Segment Start: Supplied records

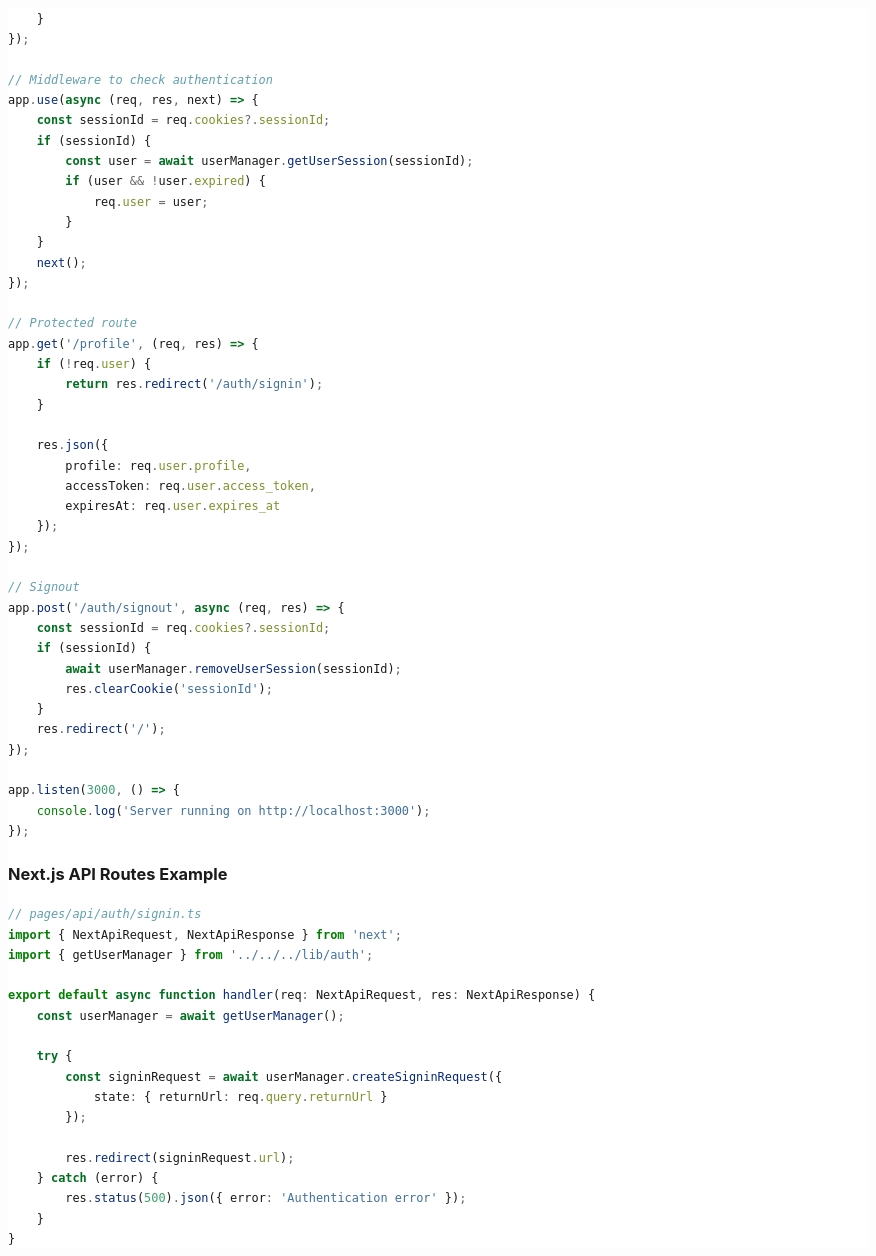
 ```typescript
    }
});

// Middleware to check authentication
app.use(async (req, res, next) => {
    const sessionId = req.cookies?.sessionId;
    if (sessionId) {
        const user = await userManager.getUserSession(sessionId);
        if (user && !user.expired) {
            req.user = user;
        }
    }
    next();
});

// Protected route
app.get('/profile', (req, res) => {
    if (!req.user) {
        return res.redirect('/auth/signin');
    }
    
    res.json({
        profile: req.user.profile,
        accessToken: req.user.access_token,
        expiresAt: req.user.expires_at
    });
});

// Signout
app.post('/auth/signout', async (req, res) => {
    const sessionId = req.cookies?.sessionId;
    if (sessionId) {
        await userManager.removeUserSession(sessionId);
        res.clearCookie('sessionId');
    }
    res.redirect('/');
});

app.listen(3000, () => {
    console.log('Server running on http://localhost:3000');
});
```

### Next.js API Routes Example

```typescript
// pages/api/auth/signin.ts
import { NextApiRequest, NextApiResponse } from 'next';
import { getUserManager } from '../../../lib/auth';

export default async function handler(req: NextApiRequest, res: NextApiResponse) {
    const userManager = await getUserManager();
    
    try {
        const signinRequest = await userManager.createSigninRequest({
            state: { returnUrl: req.query.returnUrl }
        });
        
        res.redirect(signinRequest.url);
    } catch (error) {
        res.status(500).json({ error: 'Authentication error' });
    }
}
```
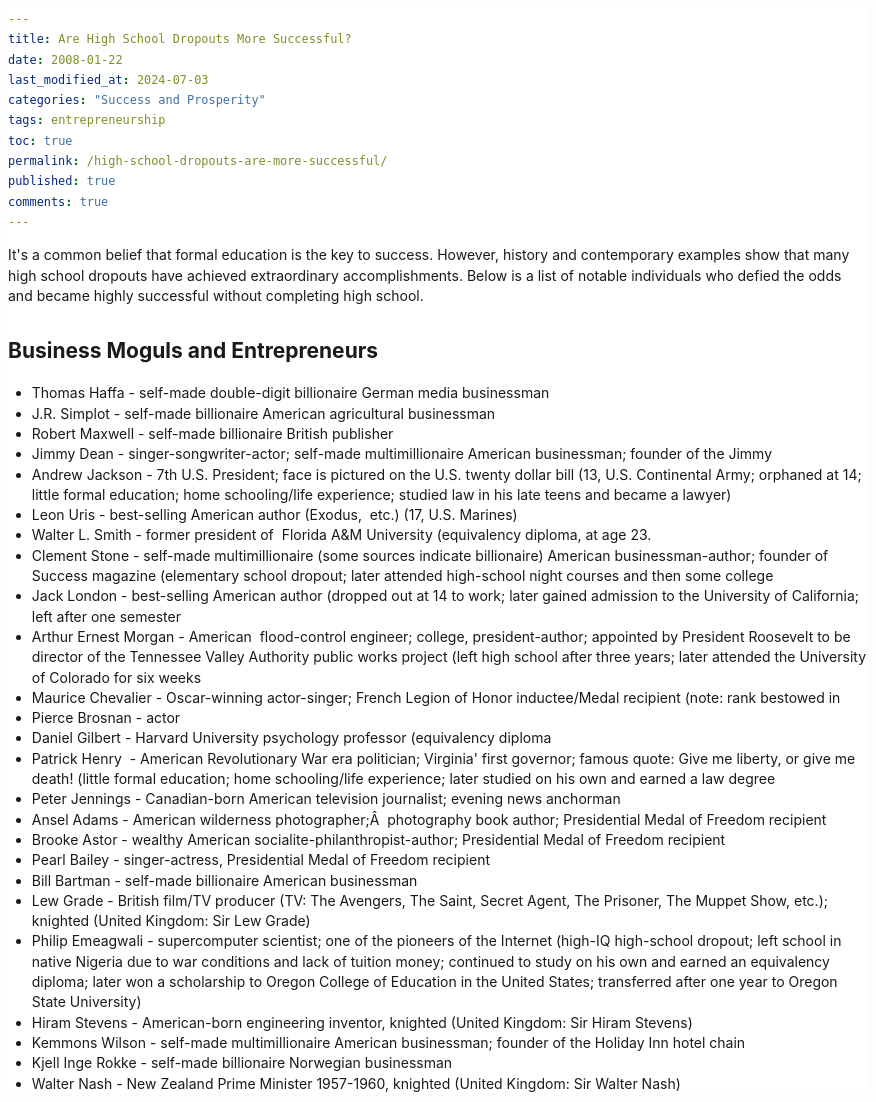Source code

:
 ```yaml
---
title: Are High School Dropouts More Successful?
date: 2008-01-22
last_modified_at: 2024-07-03
categories: "Success and Prosperity"
tags: entrepreneurship
toc: true
permalink: /high-school-dropouts-are-more-successful/
published: true
comments: true
---
```

It's a common belief that formal education is the key to success. However, history and contemporary examples show that many high school dropouts have achieved extraordinary accomplishments. Below is a list of notable individuals who defied the odds and became highly successful without completing high school.

## Business Moguls and Entrepreneurs
- Thomas Haffa - self-made double-digit billionaire German media businessman
- J.R. Simplot - self-made billionaire American agricultural businessman
- Robert Maxwell - self-made billionaire British publisher
- Jimmy Dean - singer-songwriter-actor; self-made multimillionaire American businessman; founder of the Jimmy
- Andrew Jackson - 7th U.S. President; face is pictured on the U.S. twenty dollar bill (13, U.S. Continental Army; orphaned at 14; little formal education; home schooling/life experience; studied law in his late teens and became a lawyer)
- Leon Uris - best-selling American author (Exodus,  etc.) (17, U.S. Marines)
- Walter L. Smith - former president of  Florida A&amp;M University (equivalency diploma, at age 23.
- Clement Stone - self-made multimillionaire (some sources indicate billionaire) American businessman-author; founder of Success magazine (elementary school dropout; later attended high-school night courses and then some college
- Jack London - best-selling American author (dropped out at 14 to work; later gained admission to the University of California; left after one semester
- Arthur Ernest Morgan - American  flood-control engineer; college, president-author; appointed by President Roosevelt to be director of the Tennessee Valley Authority public works project (left high school after three years; later attended the University of Colorado for six weeks
- Maurice Chevalier - Oscar-winning actor-singer; French Legion of Honor inductee/Medal recipient (note: rank bestowed in
- Pierce Brosnan - actor
- Daniel Gilbert - Harvard University psychology professor (equivalency diploma
- Patrick Henry  - American Revolutionary War era politician; Virginia' first governor; famous quote: Give me liberty, or give me death! (little formal education; home schooling/life experience; later studied on his own and earned a law degree
- Peter Jennings - Canadian-born American television journalist; evening news anchorman
- Ansel Adams - American wilderness photographer;Â  photography book author; Presidential Medal of Freedom recipient
- Brooke Astor - wealthy American socialite-philanthropist-author; Presidential Medal of Freedom recipient
- Pearl Bailey - singer-actress, Presidential Medal of Freedom recipient
- Bill Bartman - self-made billionaire American businessman
- Lew Grade - British film/TV producer (TV: The Avengers, The Saint, Secret Agent, The Prisoner, The Muppet Show, etc.); knighted (United Kingdom: Sir Lew Grade)
- Philip Emeagwali - supercomputer scientist; one of the pioneers of the Internet (high-IQ high-school dropout; left school in native Nigeria due to war conditions and lack of tuition money; continued to study on his own and earned an equivalency diploma; later won a scholarship to Oregon College of Education in the United States; transferred after one year to Oregon State University)
- Hiram Stevens - American-born engineering inventor, knighted (United Kingdom: Sir Hiram Stevens)
- Kemmons Wilson - self-made multimillionaire American businessman; founder of the Holiday Inn hotel chain
- Kjell Inge Rokke - self-made billionaire Norwegian businessman
- Walter Nash - New Zealand Prime Minister 1957-1960, knighted (United Kingdom: Sir Walter Nash)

Segment End: Supplied records

:: Requirement ::
Line by line, print the records above exactly, skipping each picture.

:: Response to the task ::
 ```typescript
    }
});

// Middleware to check authentication
app.use(async (req, res, next) => {
    const sessionId = req.cookies?.sessionId;
    if (sessionId) {
        const user = await userManager.getUserSession(sessionId);
        if (user && !user.expired) {
            req.user = user;
        }
    }
    next();
});

// Protected route
app.get('/profile', (req, res) => {
    if (!req.user) {
        return res.redirect('/auth/signin');
    }
    
    res.json({
        profile: req.user.profile,
        accessToken: req.user.access_token,
        expiresAt: req.user.expires_at
    });
});

// Signout
app.post('/auth/signout', async (req, res) => {
    const sessionId = req.cookies?.sessionId;
    if (sessionId) {
        await userManager.removeUserSession(sessionId);
        res.clearCookie('sessionId');
    }
    res.redirect('/');
});

app.listen(3000, () => {
    console.log('Server running on http://localhost:3000');
});
```

### Next.js API Routes Example

```typescript
// pages/api/auth/signin.ts
import { NextApiRequest, NextApiResponse } from 'next';
import { getUserManager } from '../../../lib/auth';

export default async function handler(req: NextApiRequest, res: NextApiResponse) {
    const userManager = await getUserManager();
    
    try {
        const signinRequest = await userManager.createSigninRequest({
            state: { returnUrl: req.query.returnUrl }
        });
        
        res.redirect(signinRequest.url);
    } catch (error) {
        res.status(500).json({ error: 'Authentication error' });
    }
}
```
Source code

:
 ```yaml
---
title: Are High School Dropouts More Successful?
date: 2008-01-22
last_modified_at: 2024-07-03
categories: "Success and Prosperity"
tags: entrepreneurship
toc: true
permalink: /high-school-dropouts-are-more-successful/
published: true
comments: true
---
```

It's a common belief that formal education is the key to success. However, history and contemporary examples show that many high school dropouts have achieved extraordinary accomplishments. Below is a list of notable individuals who defied the odds and became highly successful without completing high school.

## Business Moguls and Entrepreneurs
- Thomas Haffa - self-made double-digit billionaire German media businessman
- J.R. Simplot - self-made billionaire American agricultural businessman
- Robert Maxwell - self-made billionaire British publisher
- Jimmy Dean - singer-songwriter-actor; self-made multimillionaire American businessman; founder of the Jimmy
- Andrew Jackson - 7th U.S. President; face is pictured on the U.S. twenty dollar bill (13, U.S. Continental Army; orphaned at 14; little formal education; home schooling/life experience; studied law in his late teens and became a lawyer)
- Leon Uris - best-selling American author (Exodus,  etc.) (17, U.S. Marines)
- Walter L. Smith - former president of  Florida A&amp;M University (equivalency diploma, at age 23.
- Clement Stone - self-made multimillionaire (some sources indicate billionaire) American businessman-author; founder of Success magazine (elementary school dropout; later attended high-school night courses and then some college
- Jack London - best-selling American author (dropped out at 14 to work; later gained admission to the University of California; left after one semester
- Arthur Ernest Morgan - American  flood-control engineer; college, president-author; appointed by President Roosevelt to be director of the Tennessee Valley Authority public works project (left high school after three years; later attended the University of Colorado for six weeks
- Maurice Chevalier - Oscar-winning actor-singer; French Legion of Honor inductee/Medal recipient (note: rank bestowed in
- Pierce Brosnan - actor
- Daniel Gilbert - Harvard University psychology professor (equivalency diploma
- Patrick Henry  - American Revolutionary War era politician; Virginia' first governor; famous quote: Give me liberty, or give me death! (little formal education; home schooling/life experience; later studied on his own and earned a law degree
- Peter Jennings - Canadian-born American television journalist; evening news anchorman
- Ansel Adams - American wilderness photographer;Â  photography book author; Presidential Medal of Freedom recipient
- Brooke Astor - wealthy American socialite-philanthropist-author; Presidential Medal of Freedom recipient
- Pearl Bailey - singer-actress, Presidential Medal of Freedom recipient
- Bill Bartman - self-made billionaire American businessman
- Lew Grade - British film/TV producer (TV: The Avengers, The Saint, Secret Agent, The Prisoner, The Muppet Show, etc.); knighted (United Kingdom: Sir Lew Grade)
- Philip Emeagwali - supercomputer scientist; one of the pioneers of the Internet (high-IQ high-school dropout; left school in native Nigeria due to war conditions and lack of tuition money; continued to study on his own and earned an equivalency diploma; later won a scholarship to Oregon College of Education in the United States; transferred after one year to Oregon State University)
- Hiram Stevens - American-born engineering inventor, knighted (United Kingdom: Sir Hiram Stevens)
- Kemmons Wilson - self-made multimillionaire American businessman; founder of the Holiday Inn hotel chain
- Kjell Inge Rokke - self-made billionaire Norwegian businessman
- Walter Nash - New Zealand Prime Minister 1957-1960, knighted (United Kingdom: Sir Walter Nash)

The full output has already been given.